If you look at the detailed breakdown, those are not counted towards the fingerprint.

But I think there is a big inconsistency in their data. My Moto G3 is identified as "1 in 3 million browsers have this value" based on just the user agent (which does not contain anything region specific). Since more than 0.5 million Moto G3s were sold just in India in the first 2 months after release [1], their numbers imply there is more than 100 unique browsers for every living human.

[1] http://www.bgr.in/news/motorola-sold-over-5-lakh-units-of-mo...

livingparadox · on Dec 19, 2015

Running the fingerprinting test on my normal browser and then incognito implies that its at least consistent within a small time window.

gleb · on Dec 18, 2015

I agree, seems like BS at least for iPhones. I think that tool may incorrectly assume that all factors it tests for are uncorrelated, e.g. Screen size vs browser user agent.

Zikes · on Dec 18, 2015

Millions of iPhones out there, thousands in your area, hundreds that are the same model/screen size, and so on.

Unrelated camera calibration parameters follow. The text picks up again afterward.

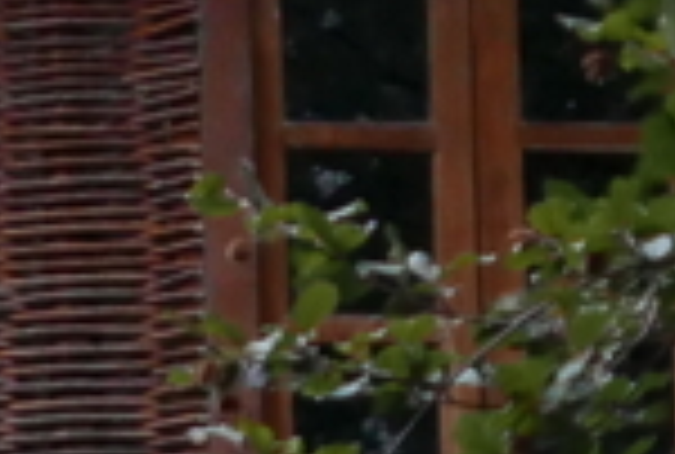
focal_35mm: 191
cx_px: 173
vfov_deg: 6.6
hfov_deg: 10.7
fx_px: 3592
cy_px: 1384
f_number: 1.7
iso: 1600
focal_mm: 10.9
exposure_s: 1/25
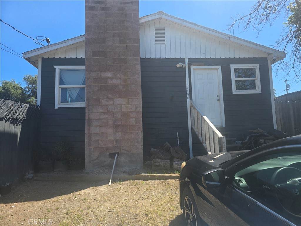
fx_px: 200
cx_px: 150
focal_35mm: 23
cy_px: 113
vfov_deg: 58.9
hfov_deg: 73.9
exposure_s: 1/439
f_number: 1.7
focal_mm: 6.3
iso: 12
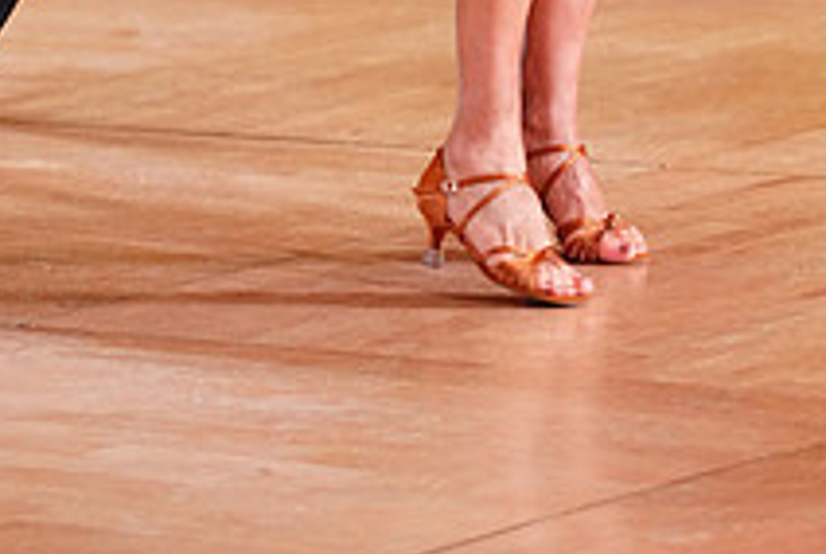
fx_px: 7536
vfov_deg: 4.2
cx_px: 333
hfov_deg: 6.3
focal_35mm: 328
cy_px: -538
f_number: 2.8
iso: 2000
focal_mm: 120
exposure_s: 1/500
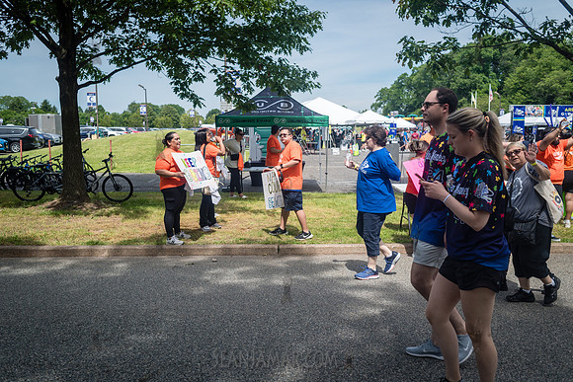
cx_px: 286
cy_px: 191
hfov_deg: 54.4
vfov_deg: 37.9
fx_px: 557
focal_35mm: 35
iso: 200
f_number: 4
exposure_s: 1/1600
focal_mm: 35
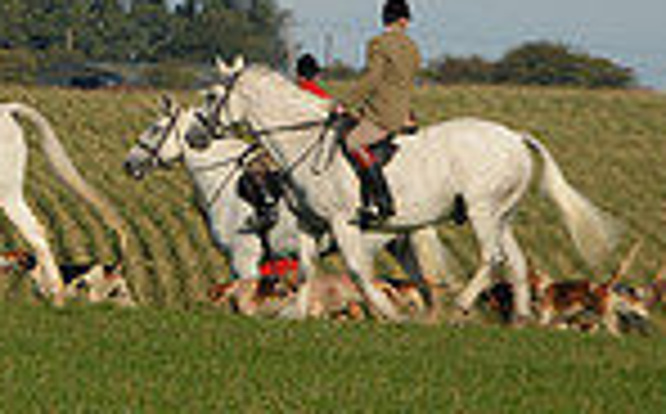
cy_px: -122
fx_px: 14499
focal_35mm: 800
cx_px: -590
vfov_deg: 1.6
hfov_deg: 2.6
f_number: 5
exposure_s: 1/1250
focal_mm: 200
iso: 200
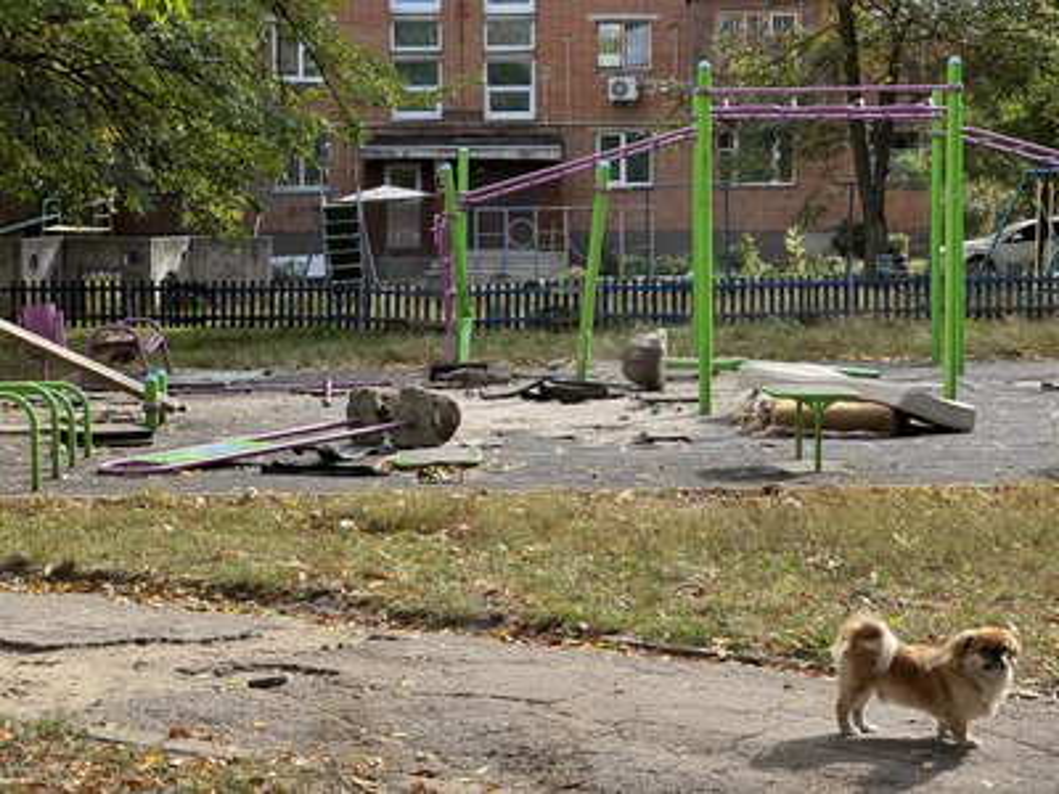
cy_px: 397
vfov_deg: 19.1
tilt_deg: -4.1
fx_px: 2356
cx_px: 530
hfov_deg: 25.3
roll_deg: -0.3
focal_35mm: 77
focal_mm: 9
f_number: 2.8
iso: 25
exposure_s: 1/191
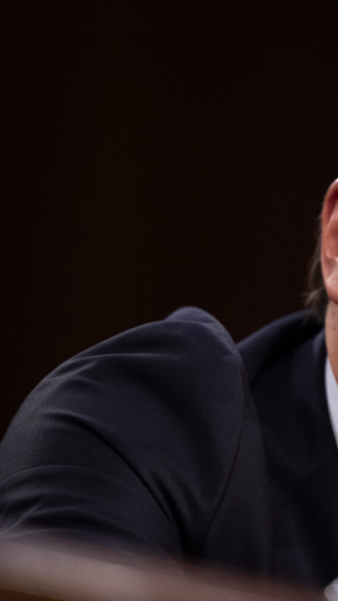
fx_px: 10043
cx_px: 440
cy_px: 300
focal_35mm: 630
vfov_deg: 3.4
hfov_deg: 1.9
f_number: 2.8
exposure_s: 1/500
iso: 4000
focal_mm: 400
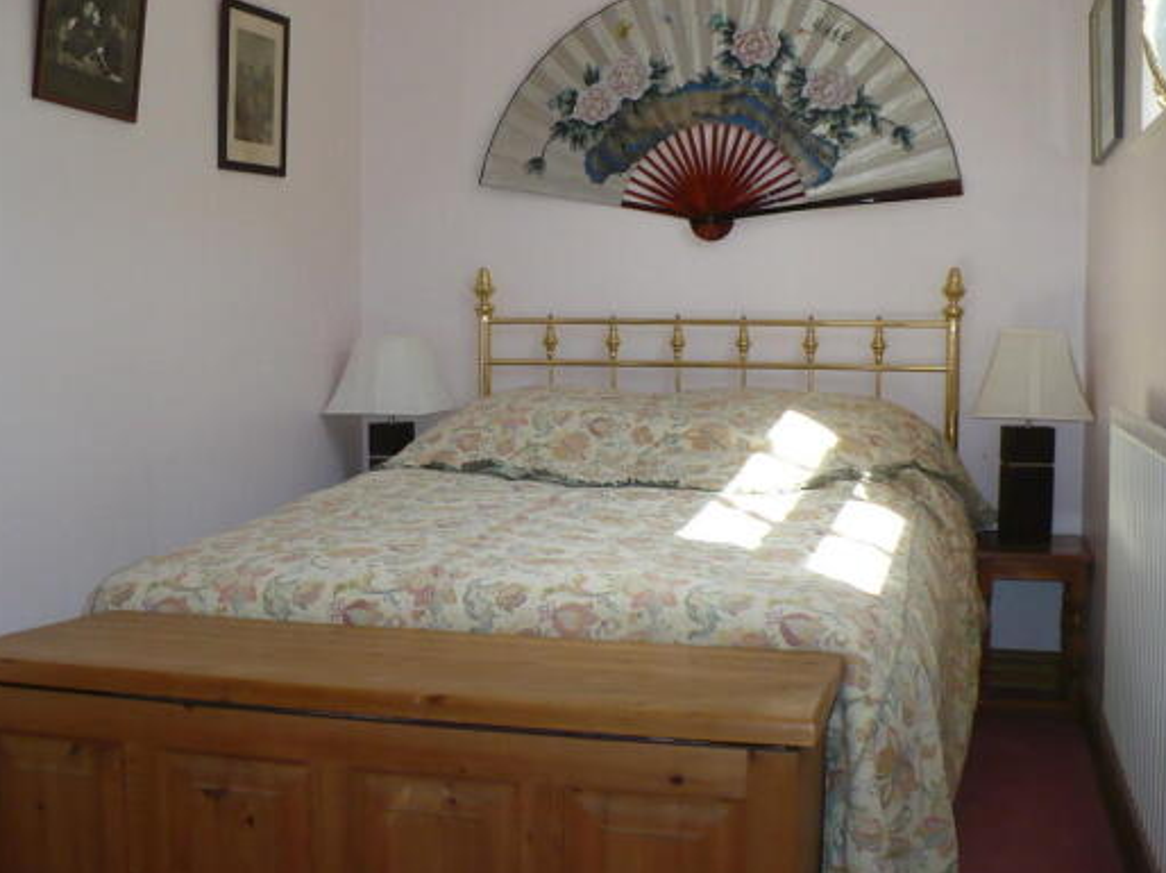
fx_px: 1414
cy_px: 416
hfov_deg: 44.8
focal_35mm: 42
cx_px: 536
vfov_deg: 34.3
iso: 200
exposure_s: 1/400
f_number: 2.8
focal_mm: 6.1
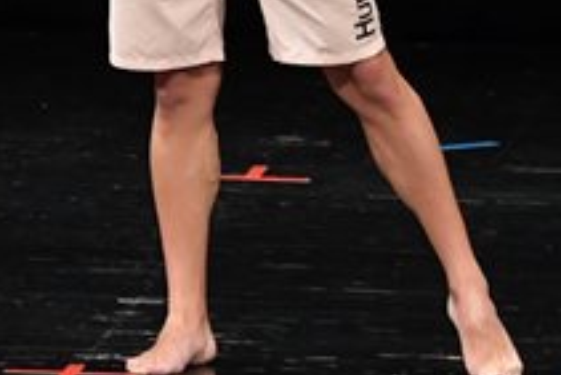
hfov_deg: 2.2
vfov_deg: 1.5
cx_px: 102
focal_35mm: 935
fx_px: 14580
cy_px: -154
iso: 3200
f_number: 5.6
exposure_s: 1/400
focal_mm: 170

CyberDildonics · on Dec 19, 2015

Probably not as many with the same IP.

mnot · on Dec 18, 2015

For the current thinking about this in the W3C (or at least in the TAG), see: http://www.w3.org/2001/tag/doc/unsanctioned-tracking/

There's also a document being put together by the Privacy Interest Group: https://w3c.github.io/fingerprinting-guidance/

schoen · on Dec 18, 2015

Does anyone know who the author of this presentation is? It doesn't seem to be credited to anybody within the presentation itself.

dsp1234 · on Dec 18, 2015

It appears to be Brad Hill[0] according to https://www.w3.org/2002/09/wbs/1/tpac2012followup/results

[0] - https://twitter.com/hillbrad?lang=en

finid · on Dec 18, 2015

Based on test results using Panopticlick given at http://linuxbsdos.com/2015/12/18/trying-to-prevent-browser-f..., it appears so, though using Tor Browser Hardened tilts the odds in your favor slightly

taf2 · on Dec 19, 2015

An interesting topic I think it's easy to forget is that at least with browsers we have the option to study and understand how the browser can be used to track us. For all the pro app crowd the tracking capabilities of a native app is not only far superior it also requires significantly more work to understand. It is also not a matter of trying to understand 3 or 4 browsers but rather a near infinite number of apps...

CyberDildonics · on Dec 19, 2015

Has anyone made a VM specifically for this? I would think you could randomly clock up and down the VM speed to get around the profiling fingerprinting.

alfiedotwtf · on Dec 19, 2015

With CSS media queries, can we finally get rid of the user agent string?

greggman · on Dec 19, 2015

No, because too many features are still not easily discover-able. My latest, whether or not the Web Audio API can analyse streaming audio data. Currently iOS WebKit and Android Chrome can not but there is no easy way to detect that :(

alfiedotwtf · on Dec 19, 2015

How about falling back to Javascript to detect?